## TASK STATEMENT
Only one stretch of the data below is wanted: the lines starting at the one with "La Chine pousse" and ending at the one with "chinois devrait atteindre", both included, given again exactly.

##### DATA FOR THIS EXERCISE #####

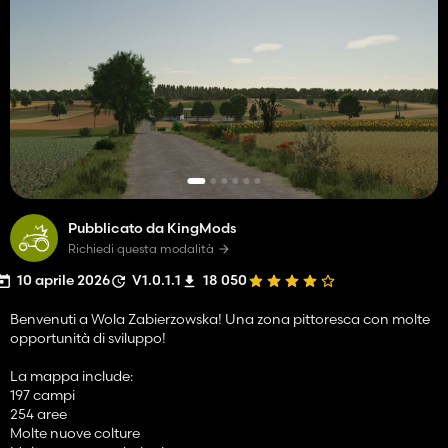
Pubblicato da KingMods
Richiedi questa modalità
10 aprile 2026
V1.0.1.1
18 050
Benvenuti a Wola Zabierzowska! Una zona pittoresca con molte
opportunità di sviluppo!
La mappa include:
197 campi
254 aree
Molte nuove colture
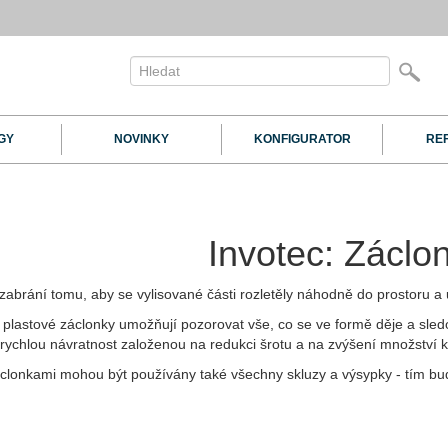
GY
NOVINKY
KONFIGURATOR
RE
Invotec: Záclo
zabrání tomu, aby se vylisované části rozletěly náhodně do prostoru a 
é plastové záclonky umožňují pozorovat vše, co se ve formě děje a sledo
rychlou návratnost založenou na redukci šrotu a na zvýšení množství kv
clonkami mohou být používány také všechny skluzy a výsypky - tím bud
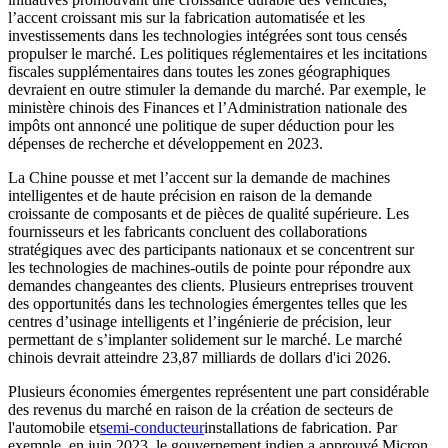
l’accent croissant mis sur la fabrication automatisée et les
investissements dans les technologies intégrées sont tous censés
propulser le marché. Les politiques réglementaires et les incitations
fiscales supplémentaires dans toutes les zones géographiques
devraient en outre stimuler la demande du marché. Par exemple, le
ministère chinois des Finances et l’Administration nationale des
impôts ont annoncé une politique de super déduction pour les
dépenses de recherche et développement en 2023.
La Chine pousse et met l’accent sur la demande de machines
intelligentes et de haute précision en raison de la demande
croissante de composants et de pièces de qualité supérieure. Les
fournisseurs et les fabricants concluent des collaborations
stratégiques avec des participants nationaux et se concentrent sur
les technologies de machines-outils de pointe pour répondre aux
demandes changeantes des clients. Plusieurs entreprises trouvent
des opportunités dans les technologies émergentes telles que les
centres d’usinage intelligents et l’ingénierie de précision, leur
permettant de s’implanter solidement sur le marché. Le marché
chinois devrait atteindre 23,87 milliards de dollars d'ici 2026.
Plusieurs économies émergentes représentent une part considérable
des revenus du marché en raison de la création de secteurs de
l'automobile et
semi-conducteur
installations de fabrication. Par
exemple, en juin 2023, le gouvernement indien a approuvé Micron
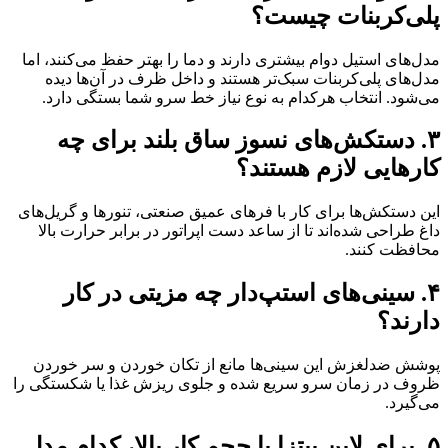
پلی‌کربنات چیست؟
مدل‌های استیل دوام بیشتری دارند و دما را بهتر حفظ می‌کنند، اما
مدل‌های پلی‌کربنات سبک‌تر هستند و داخل ظرف در آن‌ها دیده
می‌شود. انتخاب هرکدام به نوع نیاز خط سرو شما بستگی دارد.
۳. دستکش‌های نسوز ساق بلند برای چه
کارهایی لازم هستند؟
این دستکش‌ها برای کار با فرهای عمیق صنعتی، تنورها و گریل‌های
داغ طراحی شده‌اند تا از ساعد دست اپراتور در برابر حرارت بالا
محافظت کنند.
۴. سینی‌های استپ‌دار چه مزیتی در کار
دارند؟
پوشش ضدلغزش این سینی‌ها مانع از تکان خوردن و سر خوردن
ظروف در زمان سرو سریع شده و جلوی ریزش غذا یا شکستگی را
می‌گیرد.
۵. برای لاین پیتزا با حجم کار بالا، کدام مدل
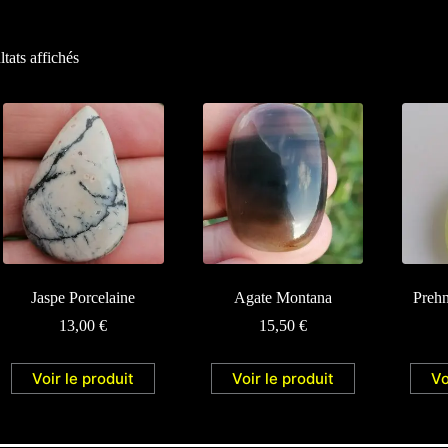
ltats affichés
Jaspe Porcelaine
Agate Montana
Prehn
13,00
€
15,50
€
Voir le produit
Voir le produit
Vo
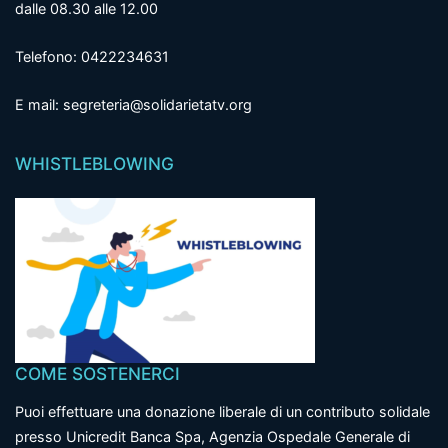
dalle 08.30 alle 12.00
Telefono: 0422234631
E mail: segreteria@solidarietatv.org
WHISTLEBLOWING
COME SOSTENERCI
Puoi effettuare una donazione liberale di un contributo solidale
presso Unicredit Banca Spa, Agenzia Ospedale Generale di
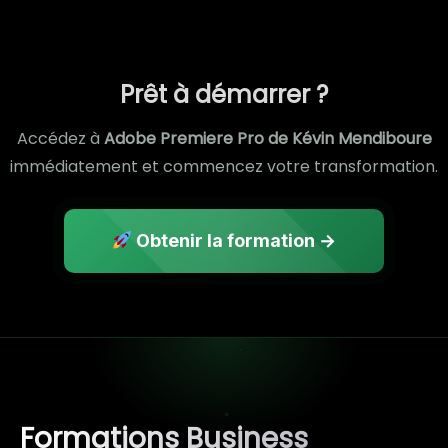
Prêt à démarrer ?
Accédez à
Adobe Premiere Pro de Kévin Mendiboure
immédiatement et commencez votre transformation.
Obtenir la formation →
Formations Business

#####

## EXERCISE OUTPUT
La Chine pousse et met l’accent sur la demande de machines
intelligentes et de haute précision en raison de la demande
croissante de composants et de pièces de qualité supérieure. Les
fournisseurs et les fabricants concluent des collaborations
stratégiques avec des participants nationaux et se concentrent sur
les technologies de machines-outils de pointe pour répondre aux
demandes changeantes des clients. Plusieurs entreprises trouvent
des opportunités dans les technologies émergentes telles que les
centres d’usinage intelligents et l’ingénierie de précision, leur
permettant de s’implanter solidement sur le marché. Le marché
chinois devrait atteindre 23,87 milliards de dollars d'ici 2026.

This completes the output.